The mature Glaswegian was shrewd enough to avoid a diplomatic incident when discussing the odd comments from Martinez, who has emerged from this episode without much credit.

It reached comic levels last Thursday when the Wigan boss again suggested that McCarthy was in a dilemma -- something which certain media outlets were happy to accept as fact -- on the same day that his player had confirmed his flights with the FAI, with family already having made arrangements for a trip to Dublin.

McCarthy had been talking about the upcoming international break with the sizeable Scottish contingent at Wigan alright. Yet the nature of their discussion was their recollections of the Tartan Army's struggles against Macedonia in their aborted attempt to qualify for the World Cup in South Africa.

Martinez had something else in his mind when he faced the microphones. "He is just looking after me, looking out for me," said McCarthy. "To be honest, I just wanted to get it over and done with, and I was happy to get over here this time and put the whole thing to bed.

"He (Martinez) wants to look after me. I had just come back from a long injury. Last month, I pulled out as precaution.


"He's happy to see me come away and delighted to see me get international caps. That's what he's all about. He says he will never hold me back."

You sense that the real issue popped up when it was put to McCarthy that his club manager's intervention had confused matters.

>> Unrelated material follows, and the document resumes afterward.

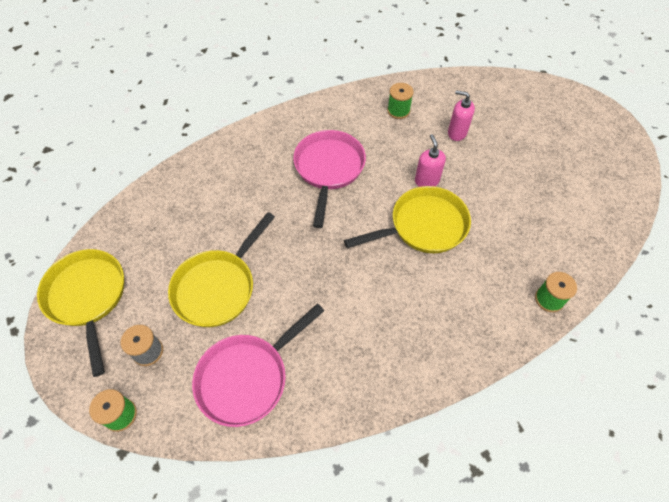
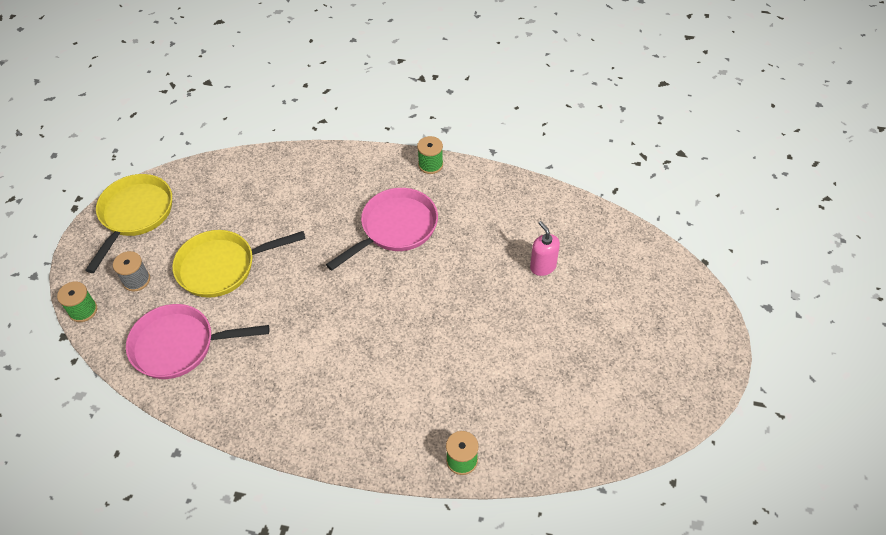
camera: 40 degrees right, 5 degrees down
yellow pan [344,186,471,253] -> none
green spool [387,83,414,119] -> green spool moved to [417,136,443,174]
pink soap dispenser [415,134,446,187] -> none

"I don't know what has been said in the press," he replied, "I'm still young, and I have nine massive games to go in the Premier League, and we want to stay in the league."

The pressure to keep Wigan in the top flight will dominate the youngster's thoughts when this trip is over, although there's little danger of him dropping to the Championship if the Latics fall down the trapdoor.

There are plenty of clubs who would be keen to secure his services if that came to pass. "I'm delighted to get the recognition," added McCarthy, in response to transfer reports linking Chelsea with a swoop, "But my thing now is to keep Wigan in the Premier League and hopefully I can do that." And if it doesn't happen? "Then, we'll see in the summer," comes the terse reply.

After the allegiance saga and a brush with Wayne Rooney's elbow, he has plenty of experience to draw on when the next circus comes along. He may be softly spoken, but the boy who turned down Liverpool at 17 and stayed a couple of years longer at Hamilton than others would have, is firm in his convictions.

Everybody else can get caught up in the speculation. Ultimately, he's in control of his destiny. He always was.